From the earliest days of connecting Alberta oil with buyers in the East, the pipeline system has cut across Minnesota, Wisconsin and Michigan in a straight shot to Southern Ontario. This was shorter, and cheaper, than the long way across the Canadian Shield and around the Great Lakes.

Until the Line 6B spill, no one in Michigan took much notice of Line 5. But after 2010, it suddenly became the focus of intense opposition.

That focus centred on a stretch of about seven kilometres at the Straits of Mackinac, the body of water that separates Michigan’s Upper and Lower Peninsulas, and where Lake Michigan and Lake Huron meet. Since 1953, two pipes have run across the straits, underwater. Former Michigan governor Rick Snyder, a Republican, struck a deal with Enbridge in 2018 to build a tunnel to bury and encase Line 5. (Construction is scheduled to start this year and finish in 2024.) But when Democrat Gretchen Whitmer became governor, shutting down Line 5 was one of her campaign promises.

Line 5 can ship 540,000 barrels a day, and while some of it goes to provide propane to heat homes in Michigan’s Upper Peninsula and make jet fuel for Detroit’s airport, the bulk of the crude flows from Canada to Canada, via Michigan.

The state sued Enbridge in 2019 to shut down Line 5, and last November Ms.
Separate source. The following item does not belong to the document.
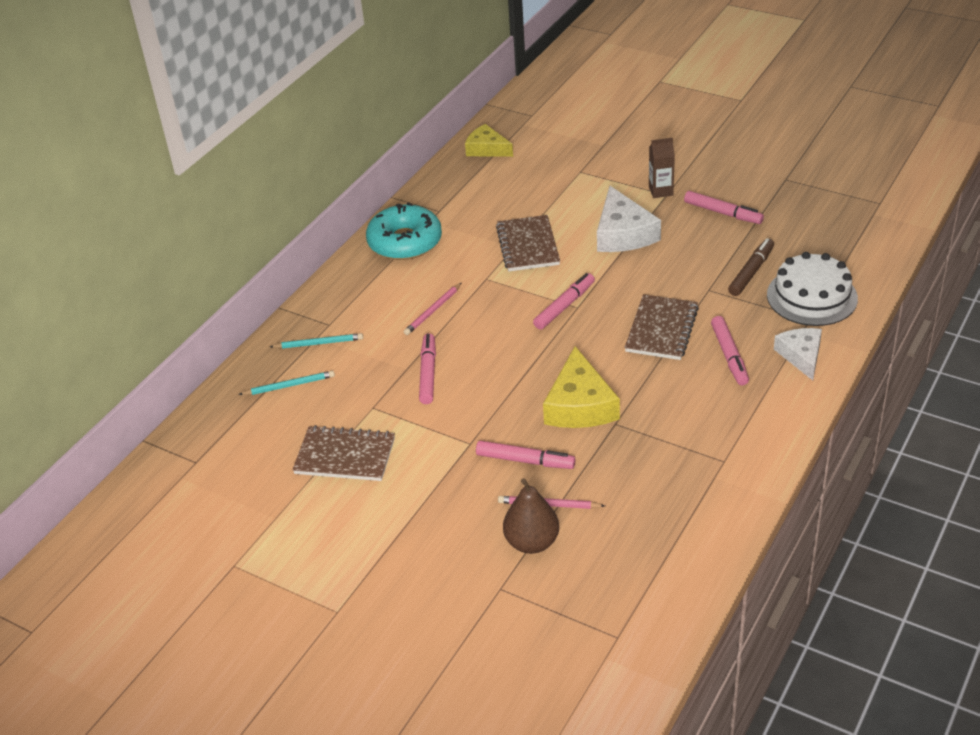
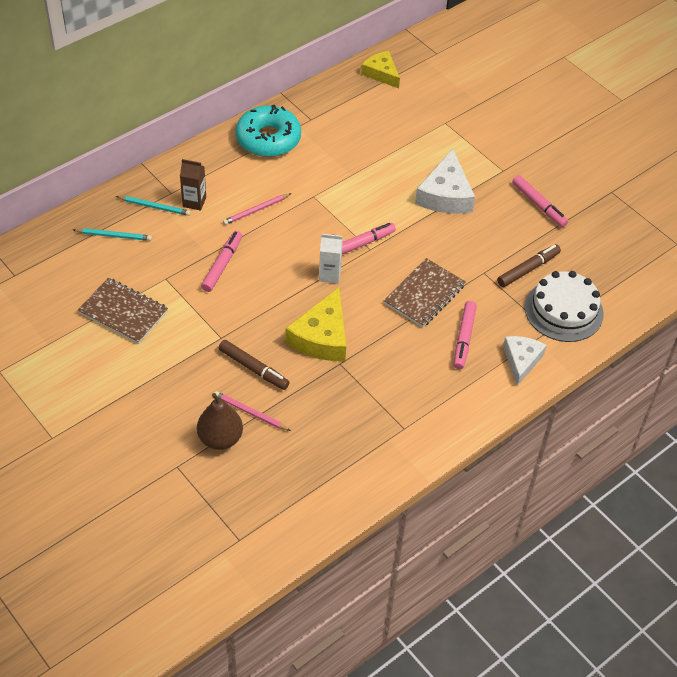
camera: 15 degrees right, 10 degrees up
pink marker [476,441,575,469] -> brown marker [219,340,290,390]
brown notebook [496,215,560,272] -> none
brown carton [649,138,675,198] -> brown carton moved to [180,159,206,210]
none -> white carton [319,234,343,284]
Whitmer moved to revoke and terminate a 1953 easement the state claims Enbridge has violated, giving the company until May 12 to comply. Enbridge sued Michigan in federal court, to block what it describes as “Michigan’s illegal actions.” The company argues Line 5 is federally regulated and has recently been deemed “fit for service.”

Ottawa last week said oil moving through Line 5 was “non-negotiable” and it could invoke a 1977 Canada-U.S. treaty to force binding arbitration.

That treaty comes from an earlier era, of a proposed natural gas pipeline from Alaska through British Columbia to the Lower 48. Washington wanted to assure passage of American fuel to American customers, via Canada, so the treaty agreed on “uninterrupted transmission by pipeline” of oil and gas starting in one country and going to that same country, but passing through the other.

The world of American pipeline politics has changed radically since then, to Canada’s detriment.

A Michigan court recently ordered Enbridge and the state to seek to settle the dispute through mediation, and the U.S. courts are where Line 5′s fate will hopefully be resolved in Canada’s favour. However, there’s no guarantee of that, which is why Ottawa needs to get President Joe Biden to intervene with Ms. Whitmer – the co-chair of his presidential campaign. But Mr. Biden, just like Ms. Whitmer, faces domestic political pressures pushing in the other direction. And in any case, the President is just one of many actors in the U.S. system. Approving Keystone XL was one of Donald Trump’s top promises, and it still never got built.

All that’s certain is that another pipeline important to Canada is on the verge of being blocked by American politics. It was bad enough for the U.S. to kill the unfinished Keystone XL; shutting down a key Canadian link that has operated safely for decades would be far worse. Line 5 choked dry would be a blow to Canada-U.S. relations worse than anything from Mr. Trump.